Grassley heard concerns from the group about the political climate and unrest in Washington D.C. as the U.S. House was in session that day to vote on a second impeachment of President Trump.

“If you went by the two most important laws in the Bible, love God and love your neighbor, we wouldn’t have any problem,” Grassley said.

Grassley addressed the Jan. 6 insurrection and said he was primarily concerned with the peaceful transfer of power in days leading up to Jan. 20.

“I believe the president bears some responsibility for what happened,” Grassley said. “With only seven days left in office there obviously isn’t time to go through two or three weeks of impeachment to get rid of him.”

He went on to question whether it would be Constitutional to take up impeachment once Trump has left office.

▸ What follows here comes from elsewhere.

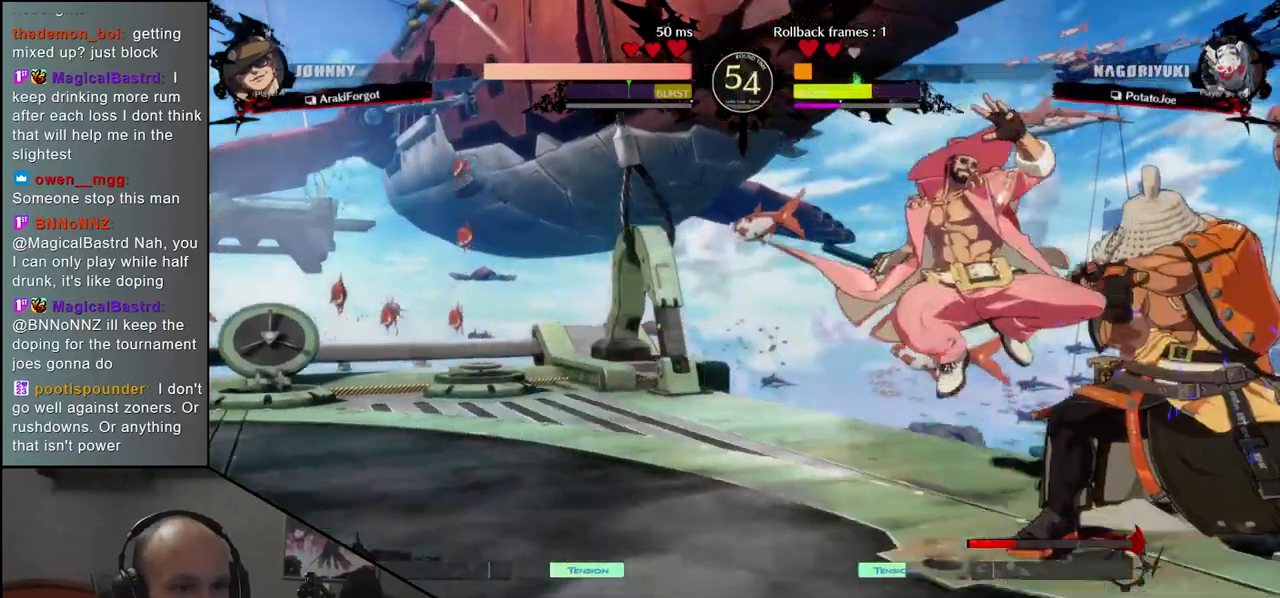
{"buttons": [], "left_stick": "down-right", "events": [[200, "left_stick", "down-right"]]}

Farmers Bank and Savings Trust Senior Vice President Jeff Jacobs brought up the most recent COVID-19 relief bill that was passed in late December and the $284 billion Paycheck Protection Program within the bill that is being administered for a second time by the Small Business Administration.

Jacobs said the relief program had been a blessing for a lot of businesses in Tama County and asked Grassley thoughts on how the most recent program would work.

Grassley reviewed some key provisions in the loan program that would better ensure the funds reached businesses with the most need.

“There’s some people that got help from the first bill that maybe didn’t need help,” Grassley said. “We didn’t worry about that at the time.”

Given the rapidly changing and unknown nature of the pandemic early on, Grassley said the Senate did the best they could but that if given the chance to do things again, he would approach some of the pandemic aid differently.

“It’s like we were throwing money out of an airplane,” Grassley said. “We put $600 out for unemployment. We’d never do that again because you’re paying people more not to work than to work.”

Jacobs asked if he thought taxes would go up to pay back the money spent on COVID relief.

“If taxes were going up to pay things back, I think that’s the right thing to do,” Grassley said. “But everybody in Washington D.C. that’s talking about raising takes wants to spend more money.”

Grassley voiced his skepticism about what may come under Democratic control in the next two years.

“Biden says he wants to do away with the 2017 tax bill,” Grassley said. “I don’t see it happening, even with the Democrats controlling the Senate now. If they hadn’t gained those two seats I would say there’s no chance that would be repealed. Now it’s a little more difficult for me to say it. But I don’t think it’s repeal, but maybe some adjustment within it.”

When asked about the prospect of again working alongside veteran politicians like President-elect Biden and former Agriculture Secretary Tom Vilsack, Grassley said he was comfortable and hopeful positive steps to be made.

“I want to concentrate on working with Biden as I was able to in the 30-some years that we served together in the Senate,” Grassley said. “I’ve found that you could work with him. Particularly where he says his major goal is to unify the country. I want to help do that. To get a cabinet in place and if we have disagreements it’ll be on policy.”

After just over an hour with the group in Traer Wednesday morning, Grassley went on to finish out his day with stops in Marshalltown, Belle Plaine and Victor.

The other half of Iowa’s Senate delegation, Sen. Joni Ernst (R-Iowa), also began a 99 county tour earlier this month. Ernst visited Warren, Clarke and Dallas counties last Monday and expects to be back in Tama County sometime in 2021, though there’s no indication yet where her next county visits will be.